### Given text
No Diabetes Educator Role for Laboratorians
A certified diabetes educator (CDE) is a professional who is board certified to deliver education about diabetes-to the public, and especially to diabetics and their family. A CDE is supposed to be an expert on the basics of diabetes as well as the latest trends in treatment and the most recent protocols from organizations like the American Diabetes Association (ADA).
Last Saturday I attended a workshop for new diabetics. The presenter, a registered dietitian, was very personable and patient. She used a PowerPoint presentation, had life-like models of common food items and spent a great deal of time on reading food labels, as well as giving tips on preparing favorite meals in a more healthy way. I certainly got a lot from the workshop.
She was a lovely woman but some of her explanations were overly-simplistic -or just plain wrong. She claimed for instance that when the blood glucose level is too high, "your blood looks like molasses: dark and thick and struggling to move." She said cholesterol is a fat that floats on the surface of blood (really?). Also her distinction between diabetes 1 and 2 was not very clear. She essentially said Type 1 diabetes occurs in younger individuals and requires insulin; while Type 2 is brought on in older people due to poor lifestyle, but requires insulin only if it is not taken care of. That is an over simplification.
She reviewed individual laboratory results and did a fair job indicating "desirable values," but struggled when asked about issues like the values in brackets (reference intervals), difference between calculated and direct LDL as well as a definition of hemoglobin A1c. Her definition made glycated hemoglobin sound like just another chemical in the blood (like glucose) that diabetics should monitor. Again, maybe that was partly to avoid confusing a lay audience.
I noticed from the slides and her badge that she was a certified diabetes educator and that got me thinking. Wouldn't this be a great career option for a medical lab scientist (MLS)?
It seemed logical to me that with our background in physiology and biochemistry we would be a natural to explain the fundamentals of diabetes. The treatment choices could be easily learned. So could the dietary part of the program.
So I went on the website of the National Certification Board of Diabetes Educators (NCBDE) to see their eligibility requirements. I could not find a route that remotely included laboratory science.
######
(Assigned task)
Extract the stretch of the diabetes educator text from "She reviewed individual" through "of the program.", copying it word for word.
### Provided information
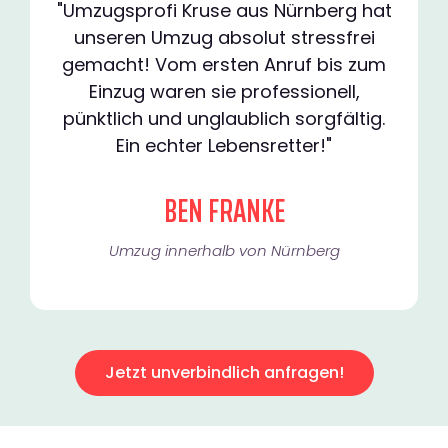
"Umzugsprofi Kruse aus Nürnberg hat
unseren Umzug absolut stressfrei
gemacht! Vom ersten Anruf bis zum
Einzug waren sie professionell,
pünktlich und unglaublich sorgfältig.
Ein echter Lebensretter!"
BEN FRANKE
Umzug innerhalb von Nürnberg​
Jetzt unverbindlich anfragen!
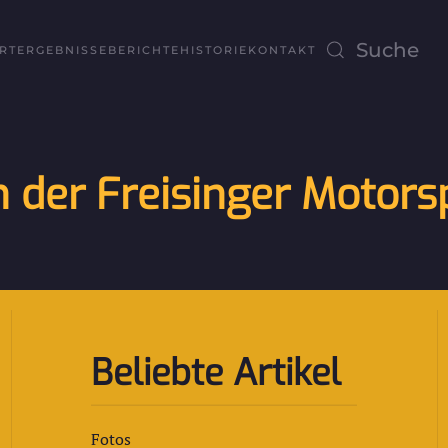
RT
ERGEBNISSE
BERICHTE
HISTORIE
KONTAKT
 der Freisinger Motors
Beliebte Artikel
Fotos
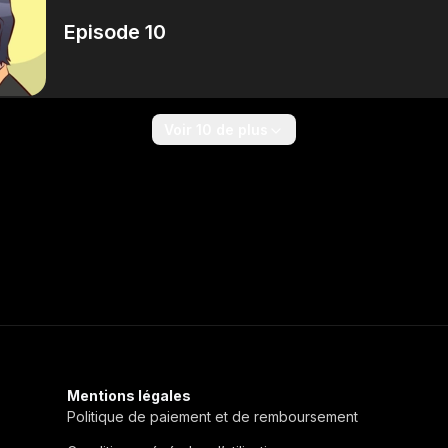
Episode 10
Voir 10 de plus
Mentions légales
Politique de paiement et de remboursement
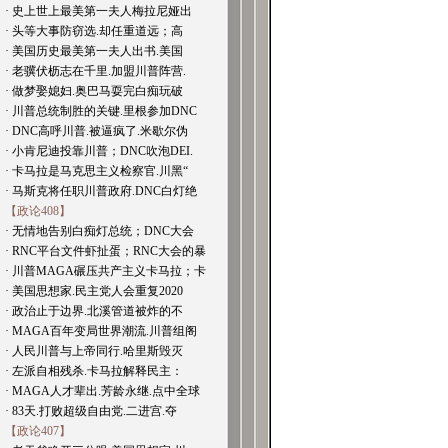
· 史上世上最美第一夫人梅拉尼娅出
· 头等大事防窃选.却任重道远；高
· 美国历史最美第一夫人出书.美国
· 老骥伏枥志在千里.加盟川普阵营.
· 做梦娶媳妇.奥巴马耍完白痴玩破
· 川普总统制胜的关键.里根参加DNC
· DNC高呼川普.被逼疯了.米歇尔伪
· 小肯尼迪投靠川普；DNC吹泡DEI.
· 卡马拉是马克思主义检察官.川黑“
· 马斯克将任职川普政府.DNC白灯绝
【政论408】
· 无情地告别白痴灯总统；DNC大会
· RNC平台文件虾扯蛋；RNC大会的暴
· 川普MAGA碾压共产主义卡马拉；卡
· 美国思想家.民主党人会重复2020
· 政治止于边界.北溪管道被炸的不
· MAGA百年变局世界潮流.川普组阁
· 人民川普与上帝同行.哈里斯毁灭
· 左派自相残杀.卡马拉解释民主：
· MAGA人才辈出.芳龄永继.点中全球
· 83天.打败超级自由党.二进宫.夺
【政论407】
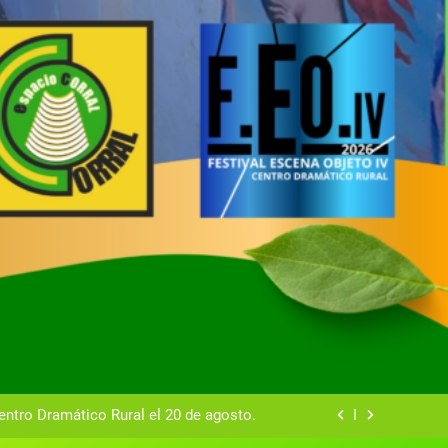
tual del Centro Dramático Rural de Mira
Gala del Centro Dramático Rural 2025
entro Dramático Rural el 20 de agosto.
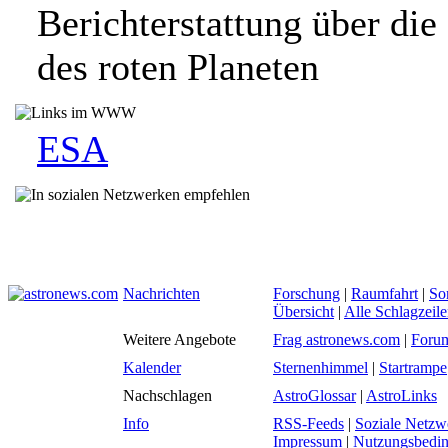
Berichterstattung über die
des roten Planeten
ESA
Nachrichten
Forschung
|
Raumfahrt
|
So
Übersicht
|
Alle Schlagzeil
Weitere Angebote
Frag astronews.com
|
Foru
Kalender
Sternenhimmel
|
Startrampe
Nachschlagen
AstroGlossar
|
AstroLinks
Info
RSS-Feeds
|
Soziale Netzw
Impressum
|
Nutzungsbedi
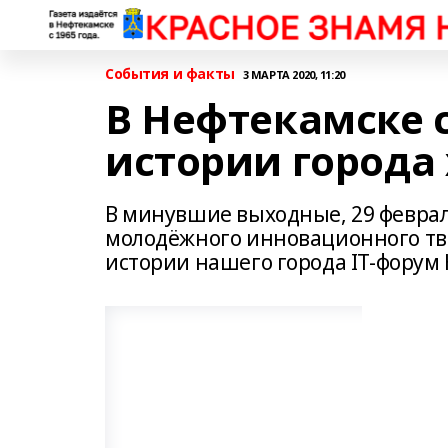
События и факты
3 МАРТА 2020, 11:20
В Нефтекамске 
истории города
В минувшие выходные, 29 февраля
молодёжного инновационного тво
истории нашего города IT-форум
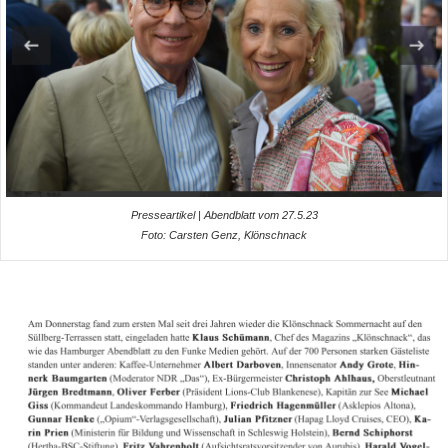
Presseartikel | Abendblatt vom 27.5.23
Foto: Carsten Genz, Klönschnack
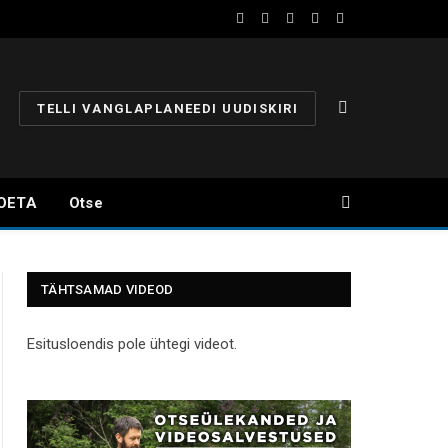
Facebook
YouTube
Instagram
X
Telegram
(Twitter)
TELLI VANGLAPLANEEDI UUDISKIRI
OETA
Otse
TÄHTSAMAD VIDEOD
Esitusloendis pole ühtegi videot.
######
(Completed task)
She reviewed individual laboratory results and did a fair job indicating "desirable values," but struggled when asked about issues like the values in brackets (reference intervals), difference between calculated and direct LDL as well as a definition of hemoglobin A1c. Her definition made glycated hemoglobin sound like just another chemical in the blood (like glucose) that diabetics should monitor. Again, maybe that was partly to avoid confusing a lay audience.
I noticed from the slides and her badge that she was a certified diabetes educator and that got me thinking. Wouldn't this be a great career option for a medical lab scientist (MLS)?
It seemed logical to me that with our background in physiology and biochemistry we would be a natural to explain the fundamentals of diabetes. The treatment choices could be easily learned. So could the dietary part of the program.